Do que me lembro dele, Avô-pá era um Avô à moda antiga. Ar severo exteriormente, muito cioso da sua escrivaninha e do seu cadeirão de descanso tecido em verga, que um dos filhos tinha sempre o cuidado de substituir quando se estragava. A sua grande alegria era nas festas ver-se rodeado dos filhos, genros, noras e netos (e eram muitos...). Era o exemplo do Português do antigamente que desenraizado, mantém, mesmo assim, os mesmos costumes, as mesmas lembranças. Nunca mais voltou a Portugal. De dois em dois anos tinha possibilidade de visitar o País de origem, mas com tantos filhos pequenos, não era viável e depois, já era tarde.
Gabava-se de nunca ter tomado banho com água quente, a não ser quando nasceu e uma vez, quando foi hospitalizado... De Verão era de chuveiro, no Inverno era da água do poço que carregava do quintal até ao primeiro andar...
Na parte da frente da casa tinha um jardim que tratava com desvelo. Além de uma nespereira (a única que estávamos autorizados a subir...), tinha cameleiras, damas da noite, cravos brancos, madressilvas e... alecrim, com que a Avó-má fazia garrafas de álcool canforado que distribuía pelos filhos, mezinha para quase tudo.
Dos lados e traseiras, era o pomar com capoeiras e coelheiras ao fundo, se é que se podia chamar assim, já que o solo, irregular e pedregoso, fora quase todo conquistado à custa dos braços do meu Avô e produzia muito pouco.

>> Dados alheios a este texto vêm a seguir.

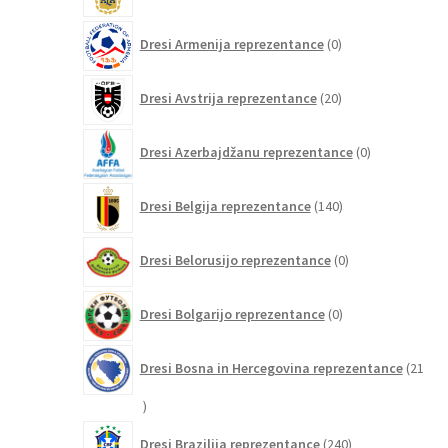
0
Dresi Armenija reprezentance
0
izdelkov
20
Dresi Avstrija reprezentance
20
izdelkov
0
Dresi Azerbajdžanu reprezentance
0
izdelkov
140
Dresi Belgija reprezentance
140
izdelkov
0
Dresi Belorusijo reprezentance
0
izdelkov
0
Dresi Bolgarijo reprezentance
0
izdelkov
Dresi Bosna in Hercegovina reprezentance
21
21
izdelkov
240
Dresi Brazilija reprezentance
240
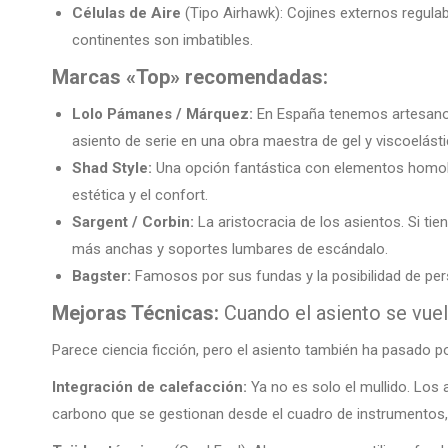
Células de Aire
(Tipo Airhawk): Cojines externos regula
continentes son imbatibles.
Marcas «Top» recomendadas:
Lolo Pámanes / Márquez:
En España tenemos artesanos
asiento de serie en una obra maestra de gel y viscoelásti
Shad Style:
Una opción fantástica con elementos homolo
estética y el confort.
Sargent / Corbin:
La aristocracia de los asientos. Si t
más anchas y soportes lumbares de escándalo.
Bagster:
Famosos por sus fundas y la posibilidad de pers
Mejoras Técnicas:
Cuando el asiento se vuel
Parece ciencia ficción, pero el asiento también ha pasado po
Integración de calefacción:
Ya no es solo el mullido. Los
carbono que se gestionan desde el cuadro de instrumentos,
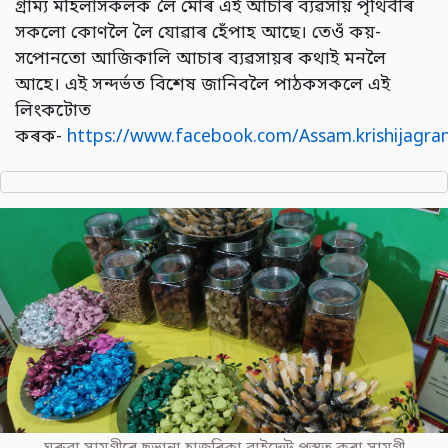
গ্ৰাম্য মহিলাসকলক লৈ মোৰ এই আচাৰ ব্যৱসায় পৃথিবীৰ
সকলো কোণলৈ লৈ যোৱাৰ হেঁপাহ আছে। তেওঁ কয়-
সপোনতো আজিকালি আচাৰ ব্যৱসায়ৰ কথাই মনলৈ
আহে। এই সন্দৰ্ভত বিশেষ জানিবলৈ পাঠকসকলে এই
লিংকটোত
কৰক-
https://www.facebook.com/Assam.krishijagr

Plantara umas goiabeiras e umas caramboleiras que forneciam as mais doces carambolas que me lembro de alguma vez ter comido, e uma árvore de São José (?), cujas folhas eram muito apreciadas pelos coelhos e de cuja seiva fazíamos uma espécie de cola para apanhar libelinhas e uns quantos pés de videira que nunca deram nada de jeito, mas juntamente com uma figueira um tanto raquítica, ajudavam a matar as saudades da terra natal,
No dia 5 de Outubro de cada ano, era vê-lo içar com todo o orgulho a Bandeira Nacional, como republicano convicto que se considerava. Aliás, havia um quid pro quo na casa dos meus Avós que nunca vi resolvido: a minha Avó, religiosa que era, tinha um quadro representativo da Última Ceia na sala de jantar, virada para o qual rezava sempre antes e após as refeições. O meu Avô, para não ficar atrás, colocou por baixo uma moldura com uma gravura muito popular na época, que mostrava os heróis do 5 de Outubro de 1910 rodeando uma figura feminina, com um seio nu, a conduzir uma turba revolucionária... Quando estava para aí virado, era ouvir o meu Avô a "picar" a minha Avó: "Olhem para ela, a rezar à República!". Invariavelmente a resposta era sempre a mesma: "Que sacrilégio João! Quando morreres vais para o inferno!" (o meu Avô chamava-se Simão, mas a minha Avó não gostava e até ao fim das suas vidas chamou-lhe sempre João...). Mas apesar destas picardias, era o que se podia chamar um casal unido, com mais ou menos facadinhas do meu avô, à boa maneira portuguesa antiga.